REQUIRED WORK =>
Render every line of text in all of the records below as one numbered list, leaving out any blank lines.

Records taken from a collection:
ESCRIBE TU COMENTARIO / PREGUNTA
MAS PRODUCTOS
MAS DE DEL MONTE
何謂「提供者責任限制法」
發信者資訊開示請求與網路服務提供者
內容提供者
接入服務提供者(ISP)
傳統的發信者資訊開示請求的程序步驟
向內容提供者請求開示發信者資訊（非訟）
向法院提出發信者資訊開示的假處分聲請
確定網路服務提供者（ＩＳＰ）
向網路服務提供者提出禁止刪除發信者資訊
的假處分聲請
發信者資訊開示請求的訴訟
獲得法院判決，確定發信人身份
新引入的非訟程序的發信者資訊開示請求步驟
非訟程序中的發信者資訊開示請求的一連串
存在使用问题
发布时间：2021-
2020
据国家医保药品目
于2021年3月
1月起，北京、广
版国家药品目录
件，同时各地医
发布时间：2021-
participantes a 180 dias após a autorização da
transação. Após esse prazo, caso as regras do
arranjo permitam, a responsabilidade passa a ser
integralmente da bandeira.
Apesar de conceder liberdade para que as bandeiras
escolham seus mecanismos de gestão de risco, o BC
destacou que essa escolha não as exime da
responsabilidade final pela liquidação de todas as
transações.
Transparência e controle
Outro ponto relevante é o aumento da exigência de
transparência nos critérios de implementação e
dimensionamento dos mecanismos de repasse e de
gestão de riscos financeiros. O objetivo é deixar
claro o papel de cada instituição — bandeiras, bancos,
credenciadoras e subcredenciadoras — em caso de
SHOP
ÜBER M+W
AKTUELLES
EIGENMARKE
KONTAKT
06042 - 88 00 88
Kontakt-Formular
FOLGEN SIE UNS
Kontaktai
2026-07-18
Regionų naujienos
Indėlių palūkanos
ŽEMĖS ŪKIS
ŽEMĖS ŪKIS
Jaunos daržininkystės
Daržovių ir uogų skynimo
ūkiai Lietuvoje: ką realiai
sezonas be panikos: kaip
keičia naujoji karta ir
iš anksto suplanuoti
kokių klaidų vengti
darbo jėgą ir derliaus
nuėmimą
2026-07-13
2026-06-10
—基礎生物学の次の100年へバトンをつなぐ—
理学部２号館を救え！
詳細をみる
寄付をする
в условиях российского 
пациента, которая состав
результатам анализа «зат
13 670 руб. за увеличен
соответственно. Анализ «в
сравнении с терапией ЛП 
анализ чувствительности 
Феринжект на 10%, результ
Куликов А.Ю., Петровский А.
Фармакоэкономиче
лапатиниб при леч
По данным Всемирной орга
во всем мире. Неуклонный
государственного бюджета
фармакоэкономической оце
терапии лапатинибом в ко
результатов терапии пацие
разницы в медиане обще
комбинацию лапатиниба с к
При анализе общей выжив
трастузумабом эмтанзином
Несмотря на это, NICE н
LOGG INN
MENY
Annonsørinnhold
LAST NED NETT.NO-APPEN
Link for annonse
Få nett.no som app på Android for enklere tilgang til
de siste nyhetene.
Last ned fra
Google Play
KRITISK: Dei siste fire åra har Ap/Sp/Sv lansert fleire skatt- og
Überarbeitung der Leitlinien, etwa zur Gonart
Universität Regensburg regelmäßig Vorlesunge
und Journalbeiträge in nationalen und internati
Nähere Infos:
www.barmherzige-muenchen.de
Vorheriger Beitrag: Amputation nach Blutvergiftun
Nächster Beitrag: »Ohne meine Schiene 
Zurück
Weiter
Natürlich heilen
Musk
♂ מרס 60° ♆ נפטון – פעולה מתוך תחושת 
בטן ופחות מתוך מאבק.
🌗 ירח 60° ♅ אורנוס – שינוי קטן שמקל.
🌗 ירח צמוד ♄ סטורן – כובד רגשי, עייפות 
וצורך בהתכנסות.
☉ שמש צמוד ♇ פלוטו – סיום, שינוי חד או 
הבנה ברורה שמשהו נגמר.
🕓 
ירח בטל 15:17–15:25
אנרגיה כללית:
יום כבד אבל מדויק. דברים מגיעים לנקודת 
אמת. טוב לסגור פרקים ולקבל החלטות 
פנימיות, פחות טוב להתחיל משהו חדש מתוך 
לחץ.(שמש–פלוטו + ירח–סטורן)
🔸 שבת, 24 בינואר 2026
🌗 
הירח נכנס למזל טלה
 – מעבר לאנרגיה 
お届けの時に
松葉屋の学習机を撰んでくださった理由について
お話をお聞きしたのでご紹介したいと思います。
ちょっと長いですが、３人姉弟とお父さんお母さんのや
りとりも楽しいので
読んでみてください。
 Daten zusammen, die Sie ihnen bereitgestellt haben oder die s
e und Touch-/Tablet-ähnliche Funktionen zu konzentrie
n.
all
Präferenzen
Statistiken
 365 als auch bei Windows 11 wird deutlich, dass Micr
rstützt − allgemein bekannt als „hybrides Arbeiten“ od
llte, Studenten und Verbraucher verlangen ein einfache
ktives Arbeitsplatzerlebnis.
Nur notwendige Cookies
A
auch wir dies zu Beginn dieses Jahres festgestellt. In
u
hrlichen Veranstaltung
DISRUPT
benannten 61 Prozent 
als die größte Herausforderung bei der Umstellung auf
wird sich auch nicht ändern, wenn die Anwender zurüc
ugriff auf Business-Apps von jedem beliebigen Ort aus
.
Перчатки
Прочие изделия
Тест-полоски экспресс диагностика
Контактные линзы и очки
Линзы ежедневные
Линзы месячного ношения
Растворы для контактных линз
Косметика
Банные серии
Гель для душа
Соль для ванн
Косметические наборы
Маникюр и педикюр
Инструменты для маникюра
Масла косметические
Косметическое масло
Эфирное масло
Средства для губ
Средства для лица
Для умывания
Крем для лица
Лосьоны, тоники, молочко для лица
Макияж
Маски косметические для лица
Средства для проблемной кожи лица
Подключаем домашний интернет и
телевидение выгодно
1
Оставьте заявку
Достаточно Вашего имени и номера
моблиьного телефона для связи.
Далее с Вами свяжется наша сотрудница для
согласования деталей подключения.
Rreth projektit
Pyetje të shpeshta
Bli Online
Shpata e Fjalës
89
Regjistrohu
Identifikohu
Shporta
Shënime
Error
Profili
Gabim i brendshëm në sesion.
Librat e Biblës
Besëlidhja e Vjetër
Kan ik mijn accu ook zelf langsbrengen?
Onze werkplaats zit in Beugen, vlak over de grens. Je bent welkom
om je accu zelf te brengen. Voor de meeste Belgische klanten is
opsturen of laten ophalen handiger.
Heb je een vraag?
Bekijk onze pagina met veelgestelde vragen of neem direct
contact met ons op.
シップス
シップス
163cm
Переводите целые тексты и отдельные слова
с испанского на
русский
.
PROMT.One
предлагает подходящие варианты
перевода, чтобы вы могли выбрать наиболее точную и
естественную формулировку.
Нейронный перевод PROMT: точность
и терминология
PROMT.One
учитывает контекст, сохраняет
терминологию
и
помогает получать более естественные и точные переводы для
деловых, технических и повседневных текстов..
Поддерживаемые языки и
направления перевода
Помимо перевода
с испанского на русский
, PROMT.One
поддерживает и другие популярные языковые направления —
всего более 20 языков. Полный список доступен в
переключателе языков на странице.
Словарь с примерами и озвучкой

YOUR RESPONSE =>
1. ESCRIBE TU COMENTARIO / PREGUNTA
2. MAS PRODUCTOS
3. MAS DE DEL MONTE
4. 何謂「提供者責任限制法」
5. 發信者資訊開示請求與網路服務提供者
6. 內容提供者
7. 接入服務提供者(ISP)
8. 傳統的發信者資訊開示請求的程序步驟
9. 向內容提供者請求開示發信者資訊（非訟）
10. 向法院提出發信者資訊開示的假處分聲請
11. 確定網路服務提供者（ＩＳＰ）
12. 向網路服務提供者提出禁止刪除發信者資訊
13. 的假處分聲請
14. 發信者資訊開示請求的訴訟
15. 獲得法院判決，確定發信人身份
16. 新引入的非訟程序的發信者資訊開示請求步驟
17. 非訟程序中的發信者資訊開示請求的一連串
18. 存在使用问题
19. 发布时间：2021-
20. 2020
21. 据国家医保药品目
22. 于2021年3月
23. 1月起，北京、广
24. 版国家药品目录
25. 件，同时各地医
26. 发布时间：2021-
27. participantes a 180 dias após a autorização da
28. transação. Após esse prazo, caso as regras do
29. arranjo permitam, a responsabilidade passa a ser
30. integralmente da bandeira.
31. Apesar de conceder liberdade para que as bandeiras
32. escolham seus mecanismos de gestão de risco, o BC
33. destacou que essa escolha não as exime da
34. responsabilidade final pela liquidação de todas as
35. transações.
36. Transparência e controle
37. Outro ponto relevante é o aumento da exigência de
38. transparência nos critérios de implementação e
39. dimensionamento dos mecanismos de repasse e de
40. gestão de riscos financeiros. O objetivo é deixar
41. claro o papel de cada instituição — bandeiras, bancos,
42. credenciadoras e subcredenciadoras — em caso de
43. SHOP
44. ÜBER M+W
45. AKTUELLES
46. EIGENMARKE
47. KONTAKT
48. 06042 - 88 00 88
49. Kontakt-Formular
50. FOLGEN SIE UNS
51. Kontaktai
52. 2026-07-18
53. Regionų naujienos
54. Indėlių palūkanos
55. ŽEMĖS ŪKIS
56. ŽEMĖS ŪKIS
57. Jaunos daržininkystės
58. Daržovių ir uogų skynimo
59. ūkiai Lietuvoje: ką realiai
60. sezonas be panikos: kaip
61. keičia naujoji karta ir
62. iš anksto suplanuoti
63. kokių klaidų vengti
64. darbo jėgą ir derliaus
65. nuėmimą
66. 2026-07-13
67. 2026-06-10
68. —基礎生物学の次の100年へバトンをつなぐ—
69. 理学部２号館を救え！
70. 詳細をみる
71. 寄付をする
72. в условиях российского 
73. пациента, которая состав
74. результатам анализа «зат
75. 13 670 руб. за увеличен
76. соответственно. Анализ «в
77. сравнении с терапией ЛП 
78. анализ чувствительности 
79. Феринжект на 10%, результ
80. Куликов А.Ю., Петровский А.
81. Фармакоэкономиче
82. лапатиниб при леч
83. По данным Всемирной орга
84. во всем мире. Неуклонный
85. государственного бюджета
86. фармакоэкономической оце
87. терапии лапатинибом в ко
88. результатов терапии пацие
89. разницы в медиане обще
90. комбинацию лапатиниба с к
91. При анализе общей выжив
92. трастузумабом эмтанзином
93. Несмотря на это, NICE н
94. LOGG INN
95. MENY
96. Annonsørinnhold
97. LAST NED NETT.NO-APPEN
98. Link for annonse
99. Få nett.no som app på Android for enklere tilgang til
100. de siste nyhetene.
101. Last ned fra
102. Google Play
103. KRITISK: Dei siste fire åra har Ap/Sp/Sv lansert fleire skatt- og
104. Überarbeitung der Leitlinien, etwa zur Gonart
105. Universität Regensburg regelmäßig Vorlesunge
106. und Journalbeiträge in nationalen und internati
107. Nähere Infos:
108. www.barmherzige-muenchen.de
109. Vorheriger Beitrag: Amputation nach Blutvergiftun
110. Nächster Beitrag: »Ohne meine Schiene 
111. Zurück
112. Weiter
113. Natürlich heilen
114. Musk
115. ♂ מרס 60° ♆ נפטון – פעולה מתוך תחושת 
116. בטן ופחות מתוך מאבק.
117. 🌗 ירח 60° ♅ אורנוס – שינוי קטן שמקל.
118. 🌗 ירח צמוד ♄ סטורן – כובד רגשי, עייפות 
119. וצורך בהתכנסות.
120. ☉ שמש צמוד ♇ פלוטו – סיום, שינוי חד או 
121. הבנה ברורה שמשהו נגמר.
122. 🕓 
123. ירח בטל 15:17–15:25
124. אנרגיה כללית:
125. יום כבד אבל מדויק. דברים מגיעים לנקודת 
126. אמת. טוב לסגור פרקים ולקבל החלטות 
127. פנימיות, פחות טוב להתחיל משהו חדש מתוך 
128. לחץ.(שמש–פלוטו + ירח–סטורן)
129. 🔸 שבת, 24 בינואר 2026
130. 🌗 
131. הירח נכנס למזל טלה
132.  – מעבר לאנרגיה 
133. お届けの時に
134. 松葉屋の学習机を撰んでくださった理由について
135. お話をお聞きしたのでご紹介したいと思います。
136. ちょっと長いですが、３人姉弟とお父さんお母さんのや
137. りとりも楽しいので
138. 読んでみてください。
139.  Daten zusammen, die Sie ihnen bereitgestellt haben oder die s
140. e und Touch-/Tablet-ähnliche Funktionen zu konzentrie
141. n.
142. all
143. Präferenzen
144. Statistiken
145.  365 als auch bei Windows 11 wird deutlich, dass Micr
146. rstützt − allgemein bekannt als „hybrides Arbeiten“ od
147. llte, Studenten und Verbraucher verlangen ein einfache
148. ktives Arbeitsplatzerlebnis.
149. Nur notwendige Cookies
150. A
151. auch wir dies zu Beginn dieses Jahres festgestellt. In
152. u
153. hrlichen Veranstaltung
154. DISRUPT
155. benannten 61 Prozent 
156. als die größte Herausforderung bei der Umstellung auf
157. wird sich auch nicht ändern, wenn die Anwender zurüc
158. ugriff auf Business-Apps von jedem beliebigen Ort aus
159. .
160. Перчатки
161. Прочие изделия
162. Тест-полоски экспресс диагностика
163. Контактные линзы и очки
164. Линзы ежедневные
165. Линзы месячного ношения
166. Растворы для контактных линз
167. Косметика
168. Банные серии
169. Гель для душа
170. Соль для ванн
171. Косметические наборы
172. Маникюр и педикюр
173. Инструменты для маникюра
174. Масла косметические
175. Косметическое масло
176. Эфирное масло
177. Средства для губ
178. Средства для лица
179. Для умывания
180. Крем для лица
181. Лосьоны, тоники, молочко для лица
182. Макияж
183. Маски косметические для лица
184. Средства для проблемной кожи лица
185. Подключаем домашний интернет и
186. телевидение выгодно
187. 1
188. Оставьте заявку
189. Достаточно Вашего имени и номера
190. моблиьного телефона для связи.
191. Далее с Вами свяжется наша сотрудница для
192. согласования деталей подключения.
193. Rreth projektit
194. Pyetje të shpeshta
195. Bli Online
196. Shpata e Fjalës
197. 89
198. Regjistrohu
199. Identifikohu
200. Shporta
201. Shënime
202. Error
203. Profili
204. Gabim i brendshëm në sesion.
205. Librat e Biblës
206. Besëlidhja e Vjetër
207. Kan ik mijn accu ook zelf langsbrengen?
208. Onze werkplaats zit in Beugen, vlak over de grens. Je bent welkom
209. om je accu zelf te brengen. Voor de meeste Belgische klanten is
210. opsturen of laten ophalen handiger.
211. Heb je een vraag?
212. Bekijk onze pagina met veelgestelde vragen of neem direct
213. contact met ons op.
214. シップス
215. シップス
216. 163cm
217. Переводите целые тексты и отдельные слова
218. с испанского на
219. русский
220. .
221. PROMT.One
222. предлагает подходящие варианты
223. перевода, чтобы вы могли выбрать наиболее точную и
224. естественную формулировку.
225. Нейронный перевод PROMT: точность
226. и терминология
227. PROMT.One
228. учитывает контекст, сохраняет
229. терминологию
230. и
231. помогает получать более естественные и точные переводы для
232. деловых, технических и повседневных текстов..
233. Поддерживаемые языки и
234. направления перевода
235. Помимо перевода
236. с испанского на русский
237. , PROMT.One
238. поддерживает и другие популярные языковые направления —
239. всего более 20 языков. Полный список доступен в
240. переключателе языков на странице.
241. Словарь с примерами и озвучкой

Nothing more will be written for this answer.